[Joint position lists]
------------------------------------------------------------------------

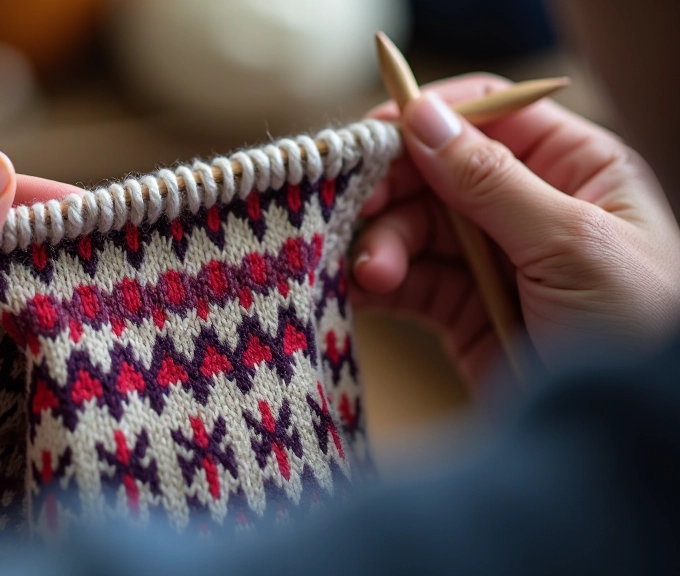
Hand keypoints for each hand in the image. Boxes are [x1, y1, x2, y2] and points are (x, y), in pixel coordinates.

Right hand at [353, 74, 679, 386]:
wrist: (625, 437)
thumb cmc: (639, 331)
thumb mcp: (572, 243)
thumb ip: (491, 180)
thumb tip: (422, 115)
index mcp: (577, 168)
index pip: (489, 116)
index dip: (426, 118)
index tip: (368, 136)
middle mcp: (530, 207)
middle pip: (437, 172)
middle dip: (392, 191)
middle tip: (350, 212)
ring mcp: (493, 260)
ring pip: (414, 228)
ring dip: (382, 244)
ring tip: (370, 273)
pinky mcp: (463, 311)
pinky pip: (408, 281)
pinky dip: (378, 282)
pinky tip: (359, 289)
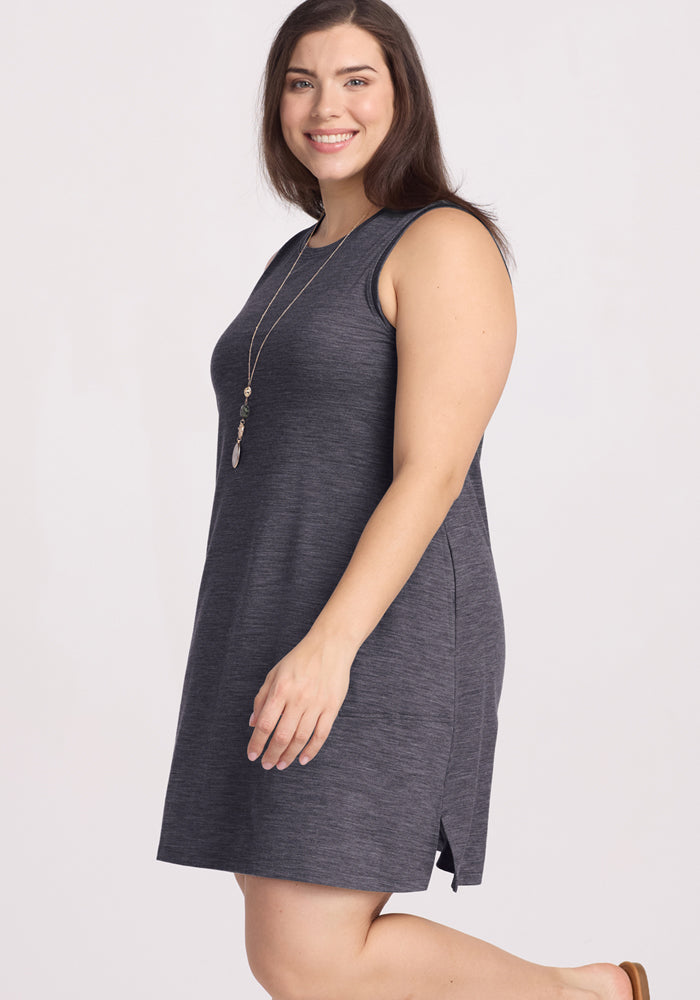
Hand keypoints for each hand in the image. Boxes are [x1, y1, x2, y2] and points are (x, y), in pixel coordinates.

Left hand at [246, 630, 354, 770]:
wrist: (330, 645)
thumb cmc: (300, 659)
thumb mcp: (275, 673)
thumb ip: (262, 698)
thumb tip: (253, 723)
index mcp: (281, 689)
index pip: (265, 724)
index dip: (257, 743)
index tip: (252, 755)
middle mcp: (298, 698)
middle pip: (282, 735)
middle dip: (272, 754)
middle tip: (267, 765)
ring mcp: (317, 704)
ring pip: (301, 738)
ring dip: (289, 755)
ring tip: (281, 764)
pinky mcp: (332, 707)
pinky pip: (321, 734)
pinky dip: (312, 750)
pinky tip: (303, 758)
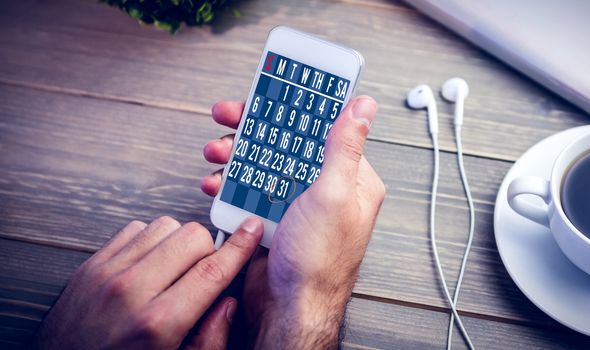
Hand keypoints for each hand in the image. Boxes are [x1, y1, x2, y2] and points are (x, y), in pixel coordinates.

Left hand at [31, 216, 262, 348]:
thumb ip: (210, 340)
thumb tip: (228, 303)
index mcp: (159, 323)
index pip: (213, 270)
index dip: (240, 247)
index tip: (252, 231)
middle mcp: (131, 291)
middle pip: (192, 238)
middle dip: (208, 250)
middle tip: (205, 273)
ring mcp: (106, 274)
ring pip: (165, 226)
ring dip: (178, 243)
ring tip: (175, 270)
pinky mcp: (90, 266)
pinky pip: (134, 229)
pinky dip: (150, 241)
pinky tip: (151, 265)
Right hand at [202, 96, 384, 348]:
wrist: (289, 310)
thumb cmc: (320, 262)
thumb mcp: (334, 195)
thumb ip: (344, 148)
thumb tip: (363, 108)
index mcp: (352, 180)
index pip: (324, 128)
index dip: (296, 107)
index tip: (271, 90)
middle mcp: (325, 189)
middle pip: (287, 142)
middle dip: (254, 129)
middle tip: (229, 117)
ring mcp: (297, 204)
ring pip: (264, 164)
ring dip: (235, 154)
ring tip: (216, 152)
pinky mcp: (274, 219)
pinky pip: (250, 190)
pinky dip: (230, 183)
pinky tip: (216, 182)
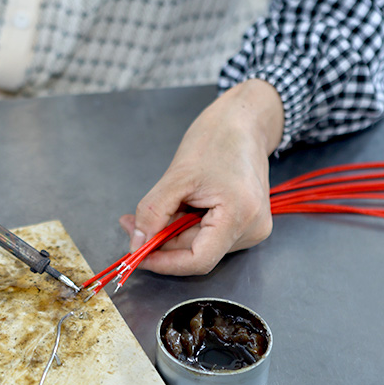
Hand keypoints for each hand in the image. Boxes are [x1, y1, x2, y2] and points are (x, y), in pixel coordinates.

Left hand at [119, 79, 284, 274]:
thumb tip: (136, 243)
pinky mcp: (246, 223)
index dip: (164, 263)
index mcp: (241, 216)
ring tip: (162, 204)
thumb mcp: (176, 176)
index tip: (137, 254)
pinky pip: (209, 235)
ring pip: (200, 245)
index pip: (198, 261)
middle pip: (197, 253)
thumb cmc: (216, 139)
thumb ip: (154, 213)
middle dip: (161, 242)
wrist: (244, 121)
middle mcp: (252, 229)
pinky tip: (180, 206)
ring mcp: (252, 228)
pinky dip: (186, 226)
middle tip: (131, 223)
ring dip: (173, 233)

------------------------------------------------------------------------

EXERCISE PROMPT
Each line above must be repeated exactly in the answer, with pictures omitted.

RESPONSE
Hand keypoints for each hand in the image. Boxes are [x1, y1, x2, y2] and points are (x, y), in pixel coordinates.

Right hand at [353, 74, 679, 386]:
wrist: (625, 437)
thumb cmc: (639, 331)
thumb mcp: (572, 243)
thumb ip: (491, 180)
thumb tip: (422, 115)
index mcp: (577, 168)
index pip: (489, 116)
index dip: (426, 118)
index tip: (368, 136)
middle mcp: (530, 207)
middle pip: (437, 172)
middle dip: (392, 191)
middle tip: (350, 212)
ring mcp: (493, 260)
ring pip: (414, 228)
ring dip: (382, 244)
ring tip: (370, 273)
pinky mcp: (463, 311)
pinky pip: (408, 281)
pinky dip: (378, 282)
pinky tip: (359, 289)
Hand keypoints for each hand in the image. Boxes are [x1, y1, x2, y2] and points are (x, y), in pixel coordinates.

Left hand at [246, 630, 354, 770]:
wrist: (330, 645)
thumb cmc: (300, 659)
thumb mcp: (275, 673)
thumb ip: (262, 698)
thumb tip: (253, 723)
index mcp: (281, 689)
index pip: (265, 724)
index dip: (257, 743)
index tip: (252, 755)
middle mcp: (298, 698)
middle pip: (282, 735)
middle dip: (272, 754)
middle tip: (267, 765)
ring mcp: (317, 704)
ring pip: (301, 738)
ring dip: (289, 755)
ring tip: (281, 764)
pinky mcp: (332, 707)
pinky pip: (321, 734)
pinky dip: (312, 750)
pinky tip: (303, 758)
Hand keypoints for each hand in the image. Boxes are [x1, y1, x2, y2] and points are (x, y), in pixel coordinates.

Left hand at [31, 216, 262, 348]:
thumb ip: (210, 340)
thumb tip: (228, 303)
index mcp: (159, 323)
index pip: (213, 270)
index dip: (240, 247)
index tip: (252, 231)
middle mcp: (131, 291)
middle pip: (192, 238)
middle dip: (208, 250)
middle tip: (205, 273)
ring mcp: (106, 274)
ring pip: (165, 226)
ring dip: (178, 243)
ring tip: (175, 270)
pinky mcp: (90, 266)
pinky pip: (134, 229)
pinky dip: (150, 241)
pinky tip: (151, 265)
Right hand at [202, 96, 384, 348]:
wrist: (289, 310)
thumb cmc: (320, 262)
thumb mcp: (334, 195)
thumb ip: (344, 148)
thumb tip: (363, 108)
index mcp: (352, 180)
index pip: (324, 128)
index dip: (296, 107)
index tip: (271, 90)
middle mcp: (325, 189)
middle pip: (287, 142)
middle dip: (254, 129)
middle tip: (229, 117)
ring mcp: (297, 204)
ring pip: (264, 164)
ring dip: (235, 154)
ring tip: (216, 152)
pinky mcp: (274, 219)
pinky pip: (250, 190)
pinky dip: (230, 183)
pinky tip: (216, 182)
Hand keypoints for each hand in the image. Boxes are [x1, y1, x2, y2] and points are (x, y), in pixel coordinates.

Left hand at [119, 79, 284, 274]:
thumb tip: (136, 243)
pinky mcp: (246, 223)
index dip: (164, 263)
index mcp: (241, 216)
ring tip: (162, 204)
thumb mcp: (176, 176)
index tip: (137, 254)
pinky pip: (209, 235)
ring pip: (200, 245)
index pip: (198, 261)
middle pip: (197, 253)
thumb cmc: (216, 139)
thumb ip: (154, 213)
middle dip: (161, 242)
wrist: (244, 121)
middle mcp: (252, 229)
pinky tip: (180, 206)
ring mcp: (252, 228)
pinky dip: (186, 226)
middle tip: (131, 223)
ring dip: (173, 233)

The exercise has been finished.